L’Italia non è un Paese per giovani, ma i giovani devono volerlo cambiare. È stata questa la riflessione principale che Agnese Moro, figlia dello statista democristiano assassinato dalla Brigate Rosse nel 1978, ha offerto al pubblico del Festival dell’Economia di Trento, giunto quest’anno alla sua decima edizione. «Credo sia quantomeno eccessiva l’enfasi con cui tanti commentatori descrivono allarmati la cosiddetta “fuga di cervelli”. In realtà, il fatto che moltissimi ragazzi, terminati gli studi, decidano di emigrare non è necessariamente un dramma. Fare nuove esperienze all’estero può essere importante per la propria formazione. Piuttosto, chiediamoci perché questo accade. L’Italia è un Paese triste, un po’ deprimente, per i giovani: altrove l’idea del futuro è molto meno cupa di quanto non lo sia qui da noi».
Nel corso del dibattito organizzato dalla Consulta Provinciale degli studenti di Trento, Agnese Moro ha attribuito le responsabilità di questa stagnazione italiana in primo luogo agli adulti: le disillusioni di chi negli anni ‘70 credeva nella possibilità di cambiare il mondo agiscono oggi come ostacolo nei confronti delle speranze dei più giovani, che si affacciano alla partecipazione politica con estrema diffidenza, quasi con disgusto.
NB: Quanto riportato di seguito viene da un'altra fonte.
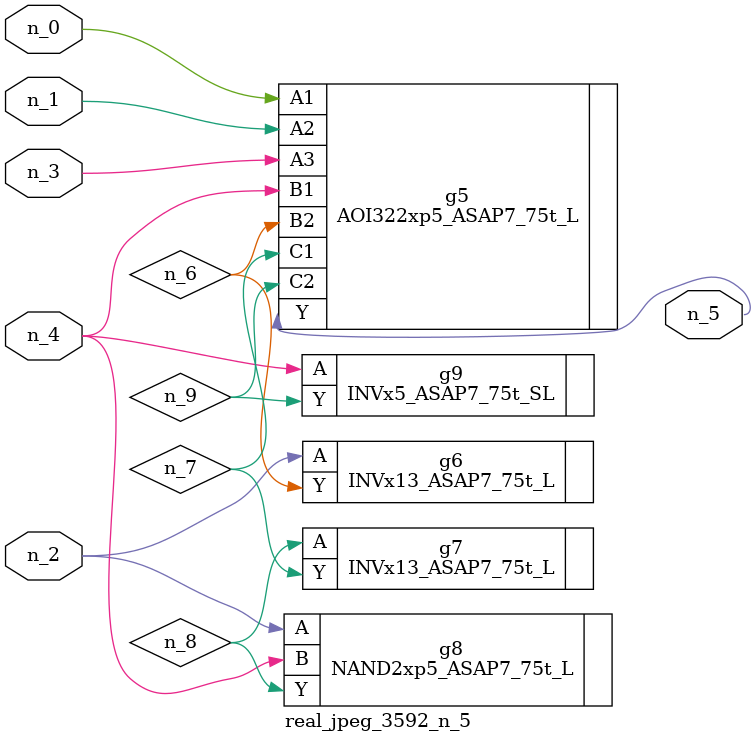
<source format=v>
module real_jpeg_3592_n_5 (n_4, n_0, n_1, n_2, n_3, n_5);

input n_4;
input n_0;
input n_1;
input n_2;
input n_3;

output n_5;

wire n_8;
wire n_6;
wire n_7;
wire n_9;

AOI322xp5_ASAP7_75t_L g5 ( 
.A1(n_0),
.A2(n_1),
.A3(n_3),
.B1(n_4),
.B2(n_6),
.C1(n_7),
.C2(n_9),
.Y(n_5)
);

INVx13_ASAP7_75t_L g6 ( 
.A(n_2),
.Y(n_6)
);

NAND2xp5_ASAP7_75t_L g8 ( 
.A(n_2),
.B(n_4),
.Y(n_8)
);

INVx5_ASAP7_75t_SL g9 ( 
.A(n_4),
.Y(n_9)
);

INVx13_ASAP7_75t_L g7 ( 
.A(n_8),
.Y(n_7)
);


endmodule
</source>
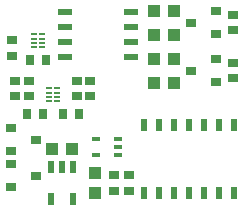
<source format=gbr>
G04 EAGLE Gerber X2 export*
%TF.Part,Single*%
%TF.FileFunction,Paste,Top*%
%TF.FilePolarity,Positive*%
%TF.GenerationSoftware,Autodesk,EAGLE,9.0.1*%
%TF.CreationDate,2018-09-06T19:24:28Z*%
G75*
%MOMM*%
%FSLAX34Y34*%
%LPD*%
%AMOC8*
5,1,8,0,0,1.08239X$1,22.5*%
G01*
%ADD10R,1.000000X1.000000*%
%ADD11R,0.900000X0.700000*%
%ADD12R,1.200000X0.600000*%
%ADD13R,0.500000X1.000000*%
%ADD14R,0.900000X0.800000*%
%ADD15R,0.800000X0.350000*%
%ADD16R,0.550000X1.000000*%
%ADD17R,0.510000X0.190000*%
%ADD18R,0.700000X0.900000*%


D10*
X159140Y149860D03*
X176140Y149860D03*
X195580Y112150D03*
X195580Y129150D03*
D11*
X212090Y114150D03*
X212090Y127150D03*
X312420Y222400D03*
X312420Y209400D03*
X312420Y250040D03*
X312420Y263040D03*
X224790Y127150D03*
X224790Y114150D03*
D12*
X170120Y265430D03*
X170120Y252730D03*
X170120Y240030D03*
X170120Y227330D03*
X226120Y227330D03*
X226120Y240030D03*
X226120Y252730D03*
X226120Y265430D03*
D13*
X275590Y169720D03*
X288290Y169720D03*
X300990Y169720D03*
X313690Y169720D03*
X262890Y169720D03*
X250190Y169720D03*
X237490Y169720D03*
X237490Y112220D03*
X250190Y112220D03*
X262890Y112220D03*
X275590Y112220D03*
X288290Y112220D03*
X300990Y112220D03*
X313690Y112220D03*
D11*
X180340Y207160D03*
X180340Y194160D03*
X191770Y207160D03*
X191770Y194160D03*
D14*
X124620Y166980D03*
X124620Y147980D03*
X145620Y157480D03*
D15*
X196240Y157630D03*
X196240Y144630D03*
X215240Y144630D03*
X215240Y151130D03*
X215240Y157630D03*
D16*
X177140Y107150D03*
X158140Y107150D03*
X158140Y134150D03*
X167640Y134150D03*
X177140Y134150D03*
D17*
X156670Y190330D03*
X156670Y193830D03*
X156670Y197330D03*
X156670Y200830D03*
X163370Y200830D03*
X163370Y197330D03*
X163370Y193830D03*
X163370Y190330D03*
X143970Y236050D03*
X143970Y239550D03*
X143970Y243050D03*
X143970Y246550D03*
X150670Y246550D03*
X150670Y243050D03*
X150670Y239550D03*
X150670Y236050D03*
D11*
X125730Y241450D03*
X125730Y228450D03*
D18*
X151280Y179070D03*
X138280Y179070D03*
D11*
X128270Y207160D03*
X128270Y194160D03*
X139700Y207160D03*
X139700Y194160D03*
D18*
X140820Y224790D03*
X153820Y224790D03*
X168760Y179070D03*
X181760Y179070D03*
D14*
X124620Y136500D03*
X124620Y117500D03*
X145620Y127000D03*
X298290Y247040D03*
X298290Y266040D03*
X277290Y256540D03*
X298290Y206400D03*
X298290Y225400D03*
X277290Y215900D03*
D10*
X245500Y266700D03*
X262500Y266700D03*
X245500Y246380D03*
X262500Y246380D03*
X245500Y205740D03*
X262500Y205740D03*
X245500Y226060D03*
X262500Y226060D03*
M02*

</source>
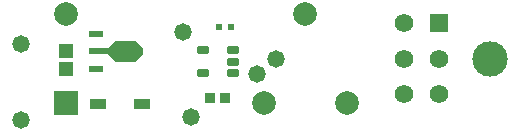
<source format=gbs>
G04*
G04 #@! TF.GenerationSoftware,Altium Limited,Altium Designer,23.8.1 (32)*
G04*
G04 Layer_Color=16711935*
%FSLAX44Y44*%
%MOMM*%
G71*
G04*
G04 #@! TF.SameCoordinates,9B814528-EFA3-4082-B0EB-4300BE4F3D03*
G04*
G04*
G04 #@! TF.FilePolarity,Negative*
G04*
G01*
G75*
%ADD21C,1.5700*%
%ADD22R,1.5700X1.5700*%
%ADD23C,3.0000*%
%ADD24C,2.0000*%
%ADD25R,2.0000X2.0000*%
%ADD26C,1.4732*%
%ADD39R,0.4750X0.5000*%
%ADD41R,0.8549X0.9062*%
%ADD44C,1.6200*%
%ADD45R,1.2000X0.5000*%
G04:AMPARAMS|DCode=46|XSize=0.7532mm|YSize=1.0032mm|CornerRadius=0.1511mm|HoleSize=0mm|Usage=FLASHONLY|Rotation=90.000|XOffset=0mm|YOffset=0mm|HoleType=Round|Shape=RoundedRectangle|*
%AMROUNDEDRECTD46*
21,1,0.7532,0.7010,0,0,90.0*
21,1,0.4510,1.0032,0,0,90.0*
1,1,0.3022,0.3505,0.2255*
1,1,0.3022,0.3505,-0.2255*
1,1,0.3022,-0.3505,-0.2255*
1,1,0.3022,-0.3505,0.2255*
%
%ADD46ROUNDEDRECTD46*%
%ADD47R,1.4032X0.9032*%
%ADD48R,1.1532X1.1532*%
G36*
X451480Y1226540D02*
Y1221540D01*
X444980Y1215040D01*
X427980D01*
X421480Y1221540D01*
X405480D01*
Y1226540D01*
X421480D01*
X427980Y1233040D01*
X444980D01*
X451480Y1226540D01*
D02*
G37*
D21*
X672030Y1187930D02*
D03*
Y1217930D02*
D03*
Y1247930D02*
D03*
X702030Y1187930D02*
D03*
Y1217930D02*
D03*
D22*
Y1247930D02*
D03*
D23*
X745230Y1217930D02*
D03*
D24*
X385660Y1255430D02*
D03*
X623660Y1180430D02*
D03*
X553660D02*
D03*
X588660Y1255430D02*
D03*
D25*
X385660Y1180430D02*
D03*
D26*
X485140Y1240790D02*
D03*
X547370Y1205230D02*
D03*
X563880Y1217930D02*
D03*
X491490Y1168400D02*
D03*
X347980Y1230630D02*
D03*
Y1165860D02*
D03*
D39*
X525825Y1244600D02*
D03*
X515575D02*
D03*
D41*
X508093Y1184910D02*
D03*
X520606D02*
D03*
D44*
X433044Y1224040D02*
D03*
D45*
X411480Y1239040D02*
D03*
Y1209040D02*
D03*
D46*
X527100Y1224890D02*
D03*
Y1215390D02*
D03*
Y1205890D02*
D03*
X501600D02*
D03*
Y1224890D02*
D03*
D47*
X413300Y1179830D02*
D03*
X450300D02*
D03*
D48*
X386080Y1209160D02*
D03*
Y1224160D02*
D03*
M02*

</source>
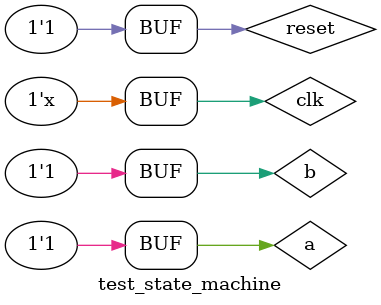
<source format=v>
`timescale 1ns / 1ps


module test_state_machine;

	// Inputs
	reg clk;
	reg reset;
	reg a;
	reg b;

	// Outputs
	wire out;

	// Instantiate the Unit Under Test (UUT)
	state_machine uut (
		.clk(clk), 
		.reset(reset), 
		.a(a), 
		.b(b), 
		.out(out)
	);
	
	always
		#10 clk=~clk;

	initial begin
		// Initialize Inputs
		clk = 0;
		reset = 0;
		a = 1;
		b = 0;
		
		#100
		a = 1;
		b = 0;
		
		#100
		a = 1;
		b = 1;
		
		
		#100
		a = 1;
		b = 1;
		
		#100
		reset = 1;
		// Wait 100 ns for global reset to finish
		#100;
        
		// Add stimulus here

	end
      
endmodule


</source>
Sono i genitori, spesso, a scoraggiare gli entusiasmi dei propri figli. «E invece dovete riappropriarvi dei vostri sogni, coltivarli e cercare di realizzarli», ha detto Agnese Moro, rivolgendosi ai suoi interlocutori e spiegando come sia proprio questa rassegnazione diffusa a impedire una vera mobilità sociale basata sull’attivismo politico. «L’articolo 3 della Costituzione impegna la Repubblica a rimuovere gli ostacoli che impediscono il pieno sviluppo della persona. Ma attenzione: spesso quei limiti siamo noi a fabbricarceli, creandoci degli alibi che giustifichino la nostra accettazione passiva del presente. È indispensabile creare delle occasioni che possano far uscire ciascuno dal guscio della propria individualità e riscoprire il valore del dialogo e del confronto collettivo».
E anche per quanto riguarda la crisi occupazionale, durante il dibattito è stata ribadita l’importanza per i giovani di seguire le proprie aspirazioni: è attraverso la pratica delle proprie passioni che si possono trovare nuove opportunità di lavoro.
Per la figlia di Aldo Moro si è trattato di un ritorno nel capoluogo trentino. Già nell’ottobre del 2013, infatti, aveva partecipato ad un incontro promosso dalla Fondazione Bruno Kessler in cui, insieme a Franco Bonisoli (uno dei membri del gruppo di fuoco delle BR responsabile della strage di via Fani), aveva affrontato il tema del perdono quale negazione o compimento della giustizia. Oggi Agnese Moro non ha voluto, invece, tornare sui 55 tragici giorni della prigionia di suo padre: si è limitata ad una breve considerazione sulla ricorrenza del 2 giugno. «L’unico patriottismo intelligente non può che passare per uno studio attento del nostro passato, per una piena comprensione della nostra storia».